Meta - Menlo Park, CA
posted 4 months ago
In this role, you will be a member of the Network AI Software team and part of the larger DC networking organization. The team is responsible for developing and owning the software stack around collective communication libraries at Meta. The overarching goal of the team is to enable Meta-wide machine learning (ML) products and innovations to leverage our large-scale training and inference fleet through an observable, reliable, and high-performance distributed AI communication stack. Currently, one of the team's primary focuses is on building customized features, software benchmarks, performance tuners, and software stacks around PyTorch to enhance the full-stack distributed ML reliability and performance, particularly in areas such as Large-Scale Generative AI (GenAI) and Large Language Model (LLM) training. We are seeking leaders who can contribute to the scaling reliability and performance of GenAI and LLM initiatives.
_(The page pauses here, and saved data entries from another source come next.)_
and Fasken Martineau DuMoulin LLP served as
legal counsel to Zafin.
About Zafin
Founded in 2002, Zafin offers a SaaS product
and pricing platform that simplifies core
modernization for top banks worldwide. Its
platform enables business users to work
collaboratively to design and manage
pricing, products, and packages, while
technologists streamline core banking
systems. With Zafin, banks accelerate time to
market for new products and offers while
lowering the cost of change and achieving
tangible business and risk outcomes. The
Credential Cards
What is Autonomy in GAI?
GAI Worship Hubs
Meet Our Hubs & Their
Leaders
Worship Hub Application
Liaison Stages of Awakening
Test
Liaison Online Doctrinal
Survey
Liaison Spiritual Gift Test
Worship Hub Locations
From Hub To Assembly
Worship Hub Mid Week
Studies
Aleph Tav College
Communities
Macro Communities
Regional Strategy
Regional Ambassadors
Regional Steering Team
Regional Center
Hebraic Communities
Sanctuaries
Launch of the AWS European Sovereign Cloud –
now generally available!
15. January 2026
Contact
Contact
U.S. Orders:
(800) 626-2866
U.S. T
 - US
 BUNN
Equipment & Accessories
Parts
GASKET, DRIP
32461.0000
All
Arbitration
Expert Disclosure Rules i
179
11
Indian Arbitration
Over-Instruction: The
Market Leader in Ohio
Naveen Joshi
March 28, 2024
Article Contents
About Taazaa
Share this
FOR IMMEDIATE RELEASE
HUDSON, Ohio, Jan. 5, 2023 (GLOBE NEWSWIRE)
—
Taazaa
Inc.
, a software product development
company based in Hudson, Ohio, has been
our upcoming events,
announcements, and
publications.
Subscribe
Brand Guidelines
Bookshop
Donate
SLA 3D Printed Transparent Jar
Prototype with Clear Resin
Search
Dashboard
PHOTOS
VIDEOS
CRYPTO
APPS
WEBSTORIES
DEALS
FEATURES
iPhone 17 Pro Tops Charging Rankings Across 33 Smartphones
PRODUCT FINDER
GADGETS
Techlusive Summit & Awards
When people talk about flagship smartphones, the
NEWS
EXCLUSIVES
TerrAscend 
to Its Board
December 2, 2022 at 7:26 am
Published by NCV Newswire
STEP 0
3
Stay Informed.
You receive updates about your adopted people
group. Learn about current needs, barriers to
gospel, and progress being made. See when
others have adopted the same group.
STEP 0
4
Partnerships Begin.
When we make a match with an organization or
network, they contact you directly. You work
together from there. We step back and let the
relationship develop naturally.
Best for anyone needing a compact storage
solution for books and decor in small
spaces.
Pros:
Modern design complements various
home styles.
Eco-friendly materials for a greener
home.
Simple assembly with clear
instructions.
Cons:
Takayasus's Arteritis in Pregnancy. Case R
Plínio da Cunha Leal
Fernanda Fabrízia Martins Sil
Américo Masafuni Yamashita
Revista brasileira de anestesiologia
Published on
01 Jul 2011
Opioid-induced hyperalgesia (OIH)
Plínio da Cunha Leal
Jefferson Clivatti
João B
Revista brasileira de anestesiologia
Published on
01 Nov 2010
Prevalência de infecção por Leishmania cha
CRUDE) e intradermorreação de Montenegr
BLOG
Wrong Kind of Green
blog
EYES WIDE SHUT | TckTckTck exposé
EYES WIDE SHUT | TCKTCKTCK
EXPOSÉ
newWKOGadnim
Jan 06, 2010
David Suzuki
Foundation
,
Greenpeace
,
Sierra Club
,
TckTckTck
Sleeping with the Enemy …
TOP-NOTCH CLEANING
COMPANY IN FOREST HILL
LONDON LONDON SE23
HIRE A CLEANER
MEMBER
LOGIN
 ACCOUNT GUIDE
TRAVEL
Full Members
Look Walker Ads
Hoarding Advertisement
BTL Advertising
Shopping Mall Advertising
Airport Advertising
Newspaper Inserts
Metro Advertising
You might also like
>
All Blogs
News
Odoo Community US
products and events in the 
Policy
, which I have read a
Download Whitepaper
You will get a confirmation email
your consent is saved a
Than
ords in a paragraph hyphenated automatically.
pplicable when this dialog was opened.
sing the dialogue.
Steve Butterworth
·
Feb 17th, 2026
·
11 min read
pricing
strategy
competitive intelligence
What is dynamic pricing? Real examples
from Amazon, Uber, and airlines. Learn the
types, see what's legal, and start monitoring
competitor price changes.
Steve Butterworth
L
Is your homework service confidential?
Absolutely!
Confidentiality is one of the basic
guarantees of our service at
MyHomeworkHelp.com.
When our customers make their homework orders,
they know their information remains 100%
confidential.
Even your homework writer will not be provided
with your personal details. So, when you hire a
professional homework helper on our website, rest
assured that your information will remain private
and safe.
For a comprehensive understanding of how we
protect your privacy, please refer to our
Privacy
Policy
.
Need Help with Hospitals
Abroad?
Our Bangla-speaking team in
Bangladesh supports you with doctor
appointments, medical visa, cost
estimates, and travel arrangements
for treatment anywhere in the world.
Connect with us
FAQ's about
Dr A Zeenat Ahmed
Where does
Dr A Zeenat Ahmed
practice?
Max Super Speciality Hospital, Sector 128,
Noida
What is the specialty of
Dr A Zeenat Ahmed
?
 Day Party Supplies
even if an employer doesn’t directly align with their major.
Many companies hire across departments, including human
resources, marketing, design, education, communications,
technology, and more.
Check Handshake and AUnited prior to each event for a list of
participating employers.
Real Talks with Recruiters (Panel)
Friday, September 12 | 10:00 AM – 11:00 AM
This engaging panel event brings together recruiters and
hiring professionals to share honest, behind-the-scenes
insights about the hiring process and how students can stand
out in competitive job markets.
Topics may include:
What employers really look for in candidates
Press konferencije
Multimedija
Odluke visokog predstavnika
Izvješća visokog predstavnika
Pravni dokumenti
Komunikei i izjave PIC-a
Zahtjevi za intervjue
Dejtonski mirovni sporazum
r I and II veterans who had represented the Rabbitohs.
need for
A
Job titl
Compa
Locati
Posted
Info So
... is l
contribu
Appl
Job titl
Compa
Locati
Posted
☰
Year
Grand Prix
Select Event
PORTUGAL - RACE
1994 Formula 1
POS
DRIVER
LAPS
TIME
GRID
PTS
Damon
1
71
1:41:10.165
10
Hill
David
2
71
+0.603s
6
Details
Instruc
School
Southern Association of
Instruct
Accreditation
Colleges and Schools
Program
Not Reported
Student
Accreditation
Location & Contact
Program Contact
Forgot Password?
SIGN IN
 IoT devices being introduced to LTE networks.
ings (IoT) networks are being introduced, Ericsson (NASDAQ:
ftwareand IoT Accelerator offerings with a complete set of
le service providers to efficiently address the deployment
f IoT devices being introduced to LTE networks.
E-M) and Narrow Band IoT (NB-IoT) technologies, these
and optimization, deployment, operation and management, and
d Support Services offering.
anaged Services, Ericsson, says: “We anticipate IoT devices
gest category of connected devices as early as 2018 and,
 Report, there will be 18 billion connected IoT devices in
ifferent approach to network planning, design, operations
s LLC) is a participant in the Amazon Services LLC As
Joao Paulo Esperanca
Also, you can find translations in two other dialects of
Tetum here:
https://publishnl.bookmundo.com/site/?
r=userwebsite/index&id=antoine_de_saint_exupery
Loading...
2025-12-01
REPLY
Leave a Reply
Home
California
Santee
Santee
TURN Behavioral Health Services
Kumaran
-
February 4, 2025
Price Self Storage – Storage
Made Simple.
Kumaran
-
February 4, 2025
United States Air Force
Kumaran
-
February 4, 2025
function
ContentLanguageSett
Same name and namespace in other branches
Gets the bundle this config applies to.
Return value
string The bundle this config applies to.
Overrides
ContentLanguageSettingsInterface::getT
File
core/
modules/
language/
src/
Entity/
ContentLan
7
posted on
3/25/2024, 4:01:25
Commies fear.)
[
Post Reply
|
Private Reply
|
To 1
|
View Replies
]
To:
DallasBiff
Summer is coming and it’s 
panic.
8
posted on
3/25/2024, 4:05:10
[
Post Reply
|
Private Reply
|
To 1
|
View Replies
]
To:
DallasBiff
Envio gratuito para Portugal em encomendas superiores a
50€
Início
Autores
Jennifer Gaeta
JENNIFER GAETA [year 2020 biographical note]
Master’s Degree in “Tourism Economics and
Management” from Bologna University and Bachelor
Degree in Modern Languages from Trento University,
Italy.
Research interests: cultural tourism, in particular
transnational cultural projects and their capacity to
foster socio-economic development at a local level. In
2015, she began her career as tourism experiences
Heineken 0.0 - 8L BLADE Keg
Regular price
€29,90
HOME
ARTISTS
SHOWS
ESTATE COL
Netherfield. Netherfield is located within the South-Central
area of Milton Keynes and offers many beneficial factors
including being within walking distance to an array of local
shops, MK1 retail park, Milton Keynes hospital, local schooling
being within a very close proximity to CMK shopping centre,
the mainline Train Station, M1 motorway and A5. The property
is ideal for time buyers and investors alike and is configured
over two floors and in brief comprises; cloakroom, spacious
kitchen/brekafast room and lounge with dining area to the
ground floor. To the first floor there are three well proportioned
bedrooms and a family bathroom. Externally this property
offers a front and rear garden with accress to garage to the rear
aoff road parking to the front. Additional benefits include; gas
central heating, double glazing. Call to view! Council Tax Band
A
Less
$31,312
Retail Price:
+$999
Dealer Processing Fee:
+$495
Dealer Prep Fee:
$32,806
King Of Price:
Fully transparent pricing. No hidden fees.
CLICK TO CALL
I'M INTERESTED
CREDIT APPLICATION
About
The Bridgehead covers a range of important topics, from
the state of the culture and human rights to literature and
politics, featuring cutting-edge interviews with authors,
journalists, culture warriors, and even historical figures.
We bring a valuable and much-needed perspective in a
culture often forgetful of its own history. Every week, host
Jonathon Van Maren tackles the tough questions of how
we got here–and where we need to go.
As a Software Engineering Manager in AI Networking, you will help define the technical roadmap for the team, drive the execution of associated tasks, and support the team in resolving dependencies. You will collaborate effectively with other groups such as Hardware, Infrastructure, and Operations, and interact with external partners as needed to resolve dependencies associated with objectives. Additionally, you will guide and help team members develop the appropriate skill sets to grow in their careers, addressing underperformance where necessary. Effective cross-functional communication and driving engineering efforts will be key components of your role.